The Krios, which are the repatriated settlers of Freetown, today live in the multi-ethnic country. Though English is the official language, krio, which is a hybrid language modelled on English and containing words from several West African languages, especially Yoruba, is widely spoken throughout the country,allowing different tribal groups a common language.

A total of 12 languages are spoken within the borders of Sierra Leone. Most of the languages belong to the mande language family originating from countries to the North such as Guinea and Mali. People speaking these languages inhabitat the interior of the country. Along the coast, the language spoken belong to the west atlantic sub family.

The Mendes are the dominant tribe in the South and East while the Temnes are the dominant in the North and West.

The staple dish is rice and sauce (plasas), which most often  is made of green vegetables cooked with palm oil and stewed meat, pig foot, and smoked fish.
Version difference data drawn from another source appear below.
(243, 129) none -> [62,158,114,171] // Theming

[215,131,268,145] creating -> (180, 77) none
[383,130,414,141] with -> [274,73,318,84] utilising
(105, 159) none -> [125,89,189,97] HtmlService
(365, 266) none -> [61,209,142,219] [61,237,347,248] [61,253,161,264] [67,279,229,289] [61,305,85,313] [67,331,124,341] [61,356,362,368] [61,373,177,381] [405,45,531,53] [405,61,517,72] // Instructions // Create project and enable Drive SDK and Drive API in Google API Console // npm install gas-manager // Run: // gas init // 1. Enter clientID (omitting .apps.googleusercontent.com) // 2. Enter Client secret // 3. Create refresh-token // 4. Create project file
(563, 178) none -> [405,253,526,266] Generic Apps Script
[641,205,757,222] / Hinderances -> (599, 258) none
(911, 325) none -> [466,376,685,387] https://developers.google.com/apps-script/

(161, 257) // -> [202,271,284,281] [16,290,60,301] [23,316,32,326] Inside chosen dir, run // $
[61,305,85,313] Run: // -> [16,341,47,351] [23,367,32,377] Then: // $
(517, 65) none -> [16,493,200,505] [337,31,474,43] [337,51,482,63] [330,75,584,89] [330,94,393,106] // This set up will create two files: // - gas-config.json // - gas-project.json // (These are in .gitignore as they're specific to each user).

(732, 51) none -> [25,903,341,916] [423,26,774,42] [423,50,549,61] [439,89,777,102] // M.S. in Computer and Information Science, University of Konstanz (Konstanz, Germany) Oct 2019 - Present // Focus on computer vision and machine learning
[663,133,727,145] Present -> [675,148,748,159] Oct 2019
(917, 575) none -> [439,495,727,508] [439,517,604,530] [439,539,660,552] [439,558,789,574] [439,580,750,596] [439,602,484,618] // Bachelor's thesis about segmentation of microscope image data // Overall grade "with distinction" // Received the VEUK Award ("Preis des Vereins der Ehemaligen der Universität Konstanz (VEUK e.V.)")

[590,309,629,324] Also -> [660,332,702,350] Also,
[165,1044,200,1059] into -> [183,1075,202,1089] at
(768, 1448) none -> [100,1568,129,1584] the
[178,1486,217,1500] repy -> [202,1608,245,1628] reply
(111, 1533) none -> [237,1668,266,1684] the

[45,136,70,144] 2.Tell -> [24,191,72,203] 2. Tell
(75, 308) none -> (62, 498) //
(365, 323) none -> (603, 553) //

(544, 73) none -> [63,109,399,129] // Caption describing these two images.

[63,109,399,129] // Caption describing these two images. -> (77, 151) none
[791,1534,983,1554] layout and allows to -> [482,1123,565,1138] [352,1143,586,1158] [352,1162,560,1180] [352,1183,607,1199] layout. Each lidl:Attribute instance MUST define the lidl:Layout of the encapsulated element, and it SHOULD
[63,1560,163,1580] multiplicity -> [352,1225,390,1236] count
Small “cookery” shops will serve generous portions of these whilst more modern restaurants will serve you a moderate portion. Look out the streets for sizzling foods “fry fry” such as fried fish, plantains , potatoes, beans, etc. Fresh fish is also available at all the beach bars.

Modern restaurants serve a variety of meals ranging from breakfasts to full three course dinners.

Sierra Leoneans are warm hospitable and God-fearing people. It reflects the diverse nature of religion with people from different tribal backgrounds. Multicultural values, traditions and beliefs can be seen through the diverse languages a, literal arts, festivals, rituals, performing arts and crafts, traditional and religious beliefs and practices. Traditional norms and customs still dominate although there is a significant Islamic and Christian community.